Difícil é encontrar alguém que não reclame de alguma coisa. Um velho amigo - já na casa dos 70 anos - me contou sobre a vez que entrou num ônibus urbano e deu de cara com a juventude refestelada nos assentos reservados aos idosos. Fez um fuá. Até parar o veículo parou.

Outro reclamava da demora no atendimento nos bancos, que separam os clientes estrelados dos meros mortais, que “apenas” pagarão suas contas. “Só um caixa pra tanta gente”, gemia inconformado. Não teve dúvida. Conquistou a adesão da fila em que se encontrava e despencaram todos na gerência. Instalou-se um clima de terror, um certo mal-estar, mas um segundo caixa foi disponibilizado, para alívio geral.

Reclama-se de tudo: do calor, das enchentes, dos baixos salários, da alta dos hortifrutis, do câmbio, do mau hálito do chefe e dos vizinhos. A população se manifesta em frente às Prefeituras, no Congresso, nas Câmaras, com faixas, cartazes, vaias ou aplausos. Faz greves, deixa de comprar batata (usa mandioca, ora!), oferece balinhas de hortelã para o patrão, liga para o 190, para o síndico, se morar em condomínio ou para a Prefeitura, para reclamar da “alegre” vizinhança. Todos têm o direito de reclamar e, o mais importante, de serem ouvidos e/ou atendidos em suas reivindicações.

Para os mais jovens que não atravessaram uma ditadura, como a que houve no Brasil entre 1964 e 1985 - período em que até pensar era perigoso, pois as liberdades individuais foram extintas, talvez seja difícil imaginar o que é um país sem democracia.
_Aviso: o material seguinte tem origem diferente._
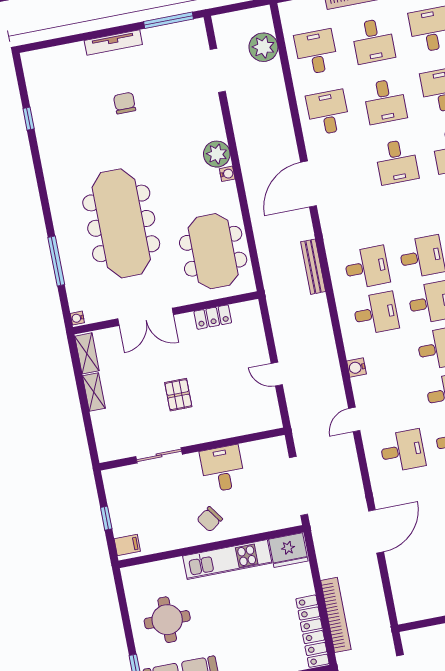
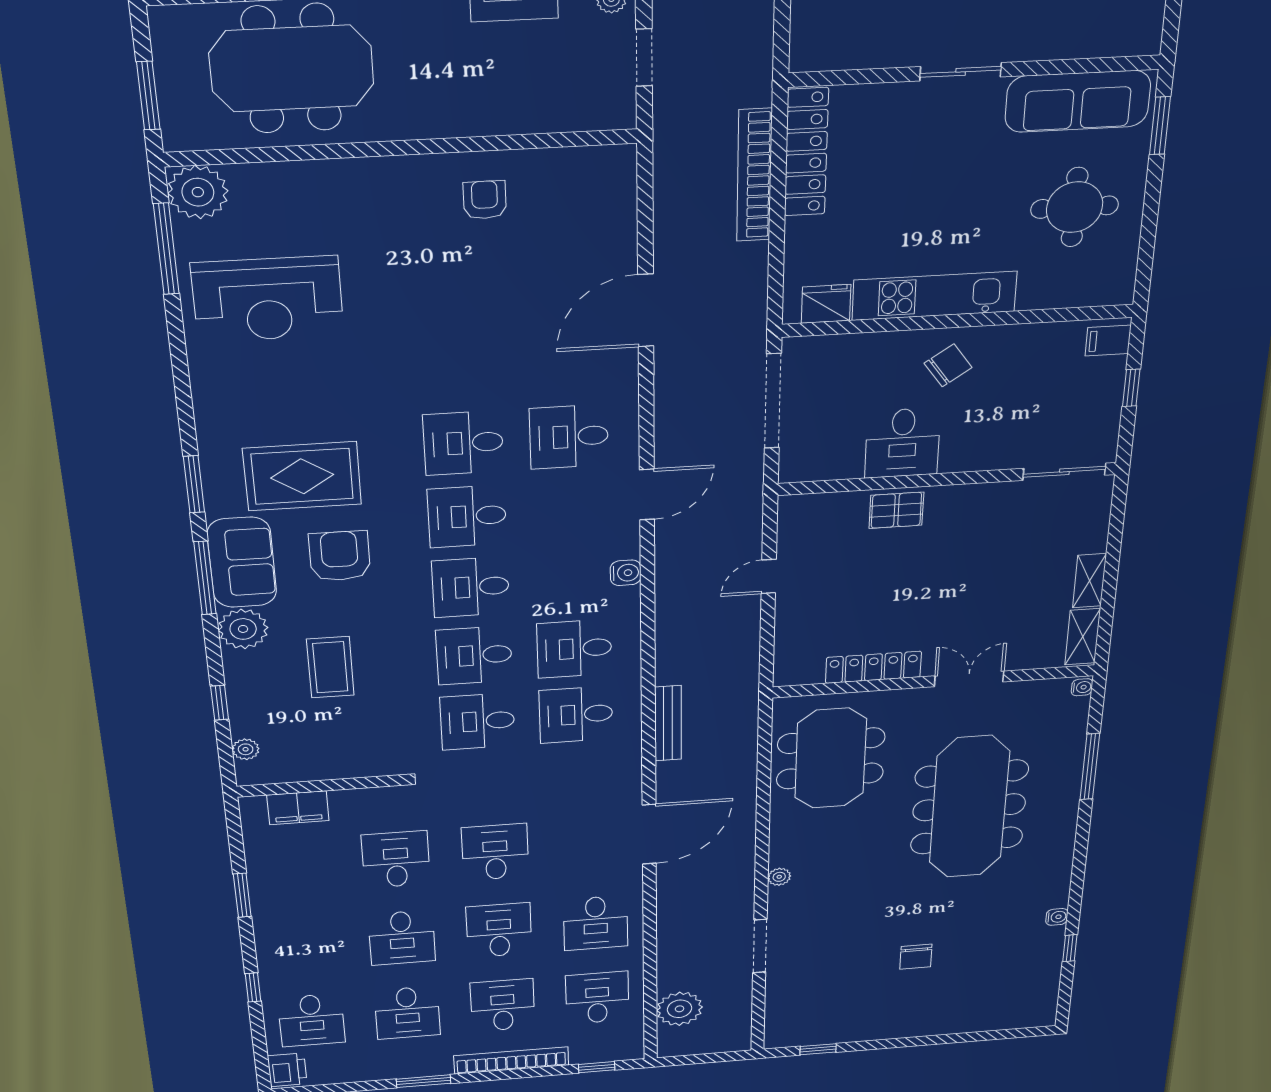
window: (169, 20) -> (818, 1049), width x0.46
tv unit: (113, 43) -> (910, 1029), removed
desk: (316, 52) -> (597, 998), turned 180
doorway: (218, 70) -> (760, 946), moved
plant: (217, 154) -> (779, 877), width x0.53, depth x0.53
water cooler: (227, 174) -> (1057, 917), moved, turned 180
double door: (146, 317) -> (969, 679), width x0.73
locker: (213, 317) -> (873, 667), width x1.53
door: (277, 374) -> (769, 576), swing flipped
pallet: (178, 395) -> (896, 510), moved, turned 90
door: (354, 420) -> (647, 494), width x1.38
sliding door: (159, 455) -> (1064, 472), moved
fridge: (288, 550) -> (826, 304), width x0.73, depth x0.75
Ainda assim, certamente aprenderam nos bancos escolares que centenas de brasileiros desapareceram e foram torturados em nome dessa democracia que hoje vivemos e que nos garante, justamente, o direito de reclamar e procurar resolver, de forma pacífica, nossos descontentamentos, desavenças e expectativas. 

Os problemas surgem quando os cidadãos confundem o livre exercício de seus direitos com truculência, numa clara demonstração anti-democrática, por se esquecerem que o seu próprio direito termina exatamente onde começa o do próximo.

Vizinhos se amam ou se odeiam, dependendo do momento em questão. Para os que vivem em condomínios, os sentimentos mudam ao sabor de cada nova reclamação. Os favorecidos enaltecem o reclamante, que, por sua vez, é apedrejado pelo(s) infrator(es).

Embora todos os moradores de um condomínio - seja vertical ou horizontal - recebam uma cópia do regulamento que rege as unidades, raríssimos empregam algum tempo para conhecer as regras do local onde moram. É um tal de estender tapetes nas janelas, deixar o som alto dia e noite, fezes de animais pelas ruas internas etc.

O formidável e digno de nota é que o reclamante se torna “delator” e, o pior: o faltoso, quando advertido ou multado, entende que a falta é da vítima. Nunca mais olha para a cara do vizinho. Difícil é conviver entre tantas paixões, ou melhor, entre indivíduos que exigem seus direitos sem sequer saberem quais são.